Selected extract >>
--- START ---
Updated on April 25, 2011

When it comes down to it, there is nothing we cannot do if we just want to do it.  If we want to become pilots in the military there are limitations of height, but to become a pilot in the real world there is no height requirement that I know of.

Children can become doctors if they so wish to, if they work hard and are determined.  Poor women can become business owners if they just have a good idea and a person to market to.  Men who have done drugs for most of their lives can put the stuff down, take a shower, get a haircut and shave, and work their way from sweeping floors to managing teams of people.

The only thing that keeps us down is us.  If we are determined to make something happen then it will happen.  If we allow others to determine our destiny then we are victims of our own choice to allow it to happen.

This world is much more free than it was just a hundred years ago.  A hundred years ago women could not vote.  A hundred years ago it was alright to beat a black man, or your wife.  A hundred years ago we barely had cars and we did not have automation in our fields.  We were tougher, stronger, more capable than we are now.

Consider that for a moment, will you?  If we were to go back one hundred years how many of us would survive with the lack of comforts that we have become used to?  Would you wish to have that cellular phone back, or would you be able to call Mabel down at the operation station to connect you to Zeke to get your grain delivered tomorrow instead of today?  Would you be able to put that dress together, or get the oxen rigged to pull the plough?
--- END ---
Work item A >> Copy the chart entries word for word, starting at the beginning of the entries and ending with the line that contains "Reading left to". Omit the pictures from your copy.
The passage on determination and the chart entries below it are unrelated materials.

Records supplied >>
--- START ---
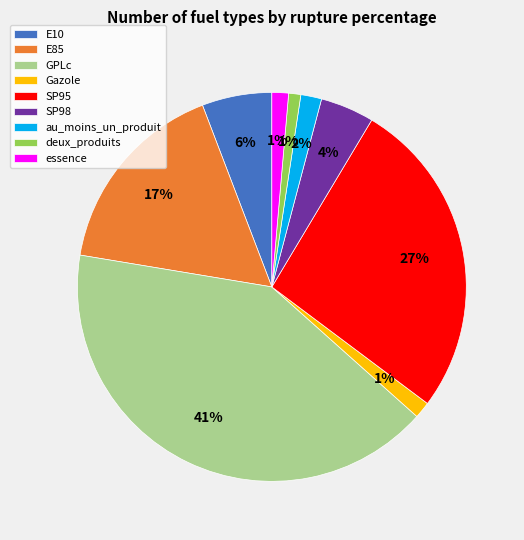

How many segments does this pie chart have?

9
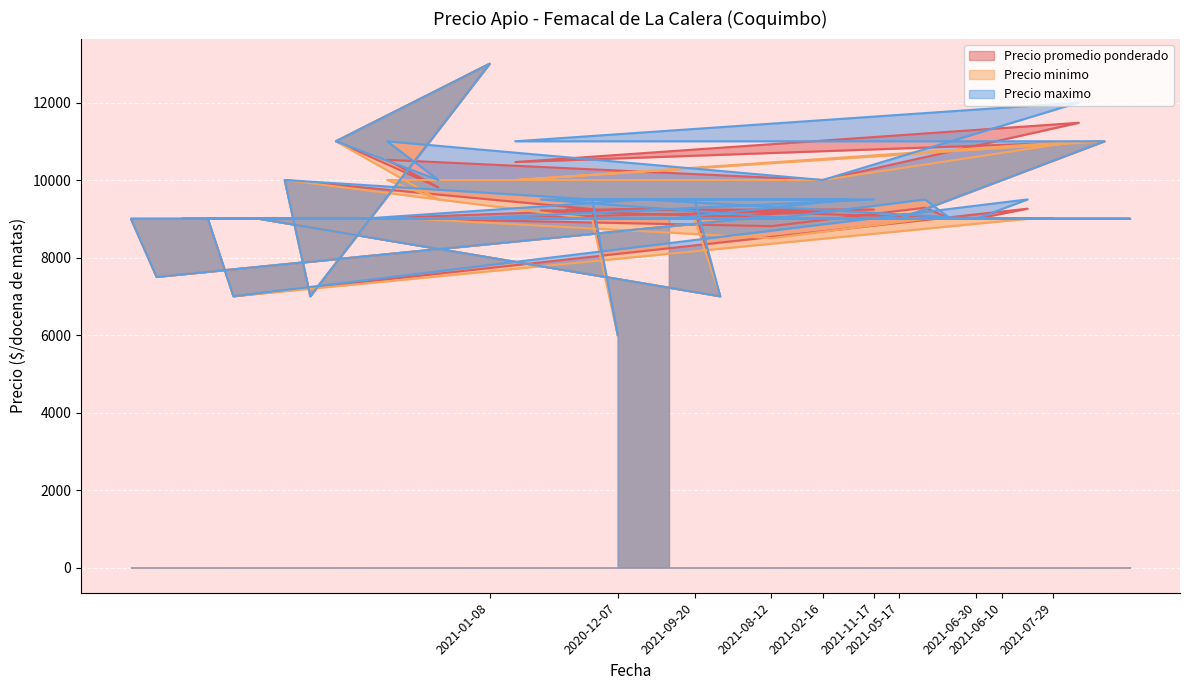

Reading left to right, what are all the values shown in this chart?

Precio promedio ponderado: 9000	7500	9000	9000	7000	9000	10000	7000	11000	9000	10522	9000	9810	9000	13000	10464	9214	9233	9250	6000	9261	9000	9227	7000	9000	8810	9000	10000	9214	9239	9000	9286	9000	9000	9000	9261	9000	11478	11000	9000
Precio minimo: 9000	7500	9000	9000	7000	9000	10000	7000	11000	9000	10000	9000	9500	9000	13000	10000	9000	9000	9000	6000	9000	9000	9000	7000	9000	8500	9000	10000	9000	9000	9000	9000	9000	9000	9000	9000	9000	11000	11000	9000
Precio maximo: 9000	7500	9000	9000	7000	9000	10000	7000	11000	9000	11000	9000	10000	9000	13000	11000	9500	9500	9500	6000	9500	9000	9500	7000	9000	9000	9000	10000	9500	9500	9000	9500	9000	9000	9000	9500	9000	12000	11000	9000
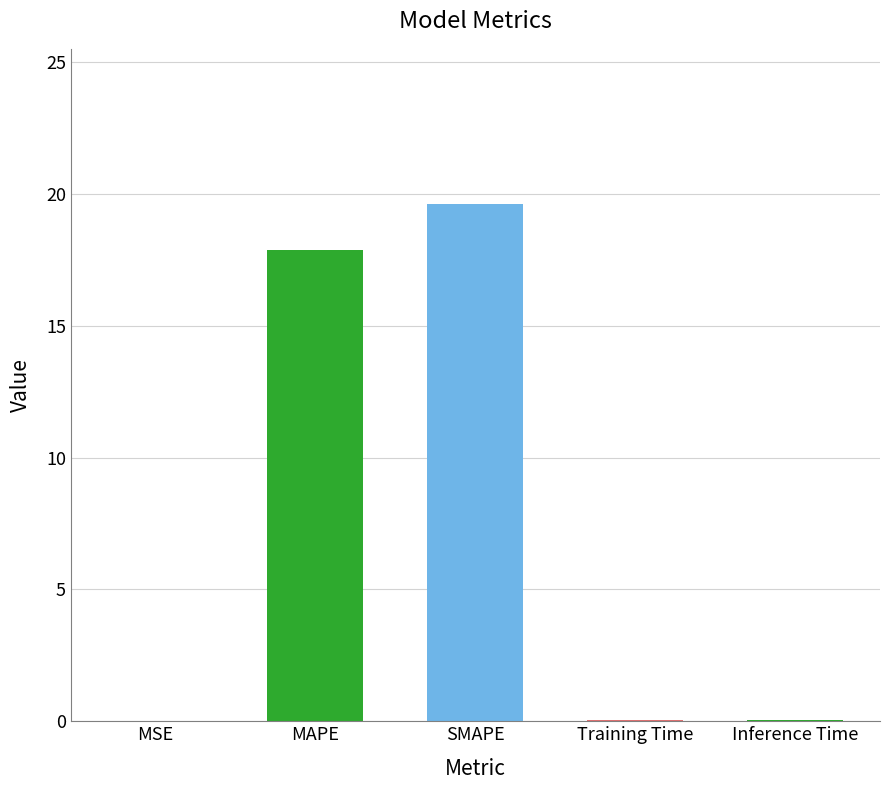

What is the sum of all values?

37.6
--- END ---
Work item B >>
Answer these questions using the passage on determination.
(i) According to the passage, what do poor women need in order to become business owners?
(ii) What is the only thing the passage says keeps us down?
(iii) What could women not do a hundred years ago?

Response area A >>
How many segments does this pie chart have?

9

Reading left to right, what are all the values shown in this chart?

Response area B >>
(i) A good idea and a person to market to.
(ii) Us.
(iii) Vote.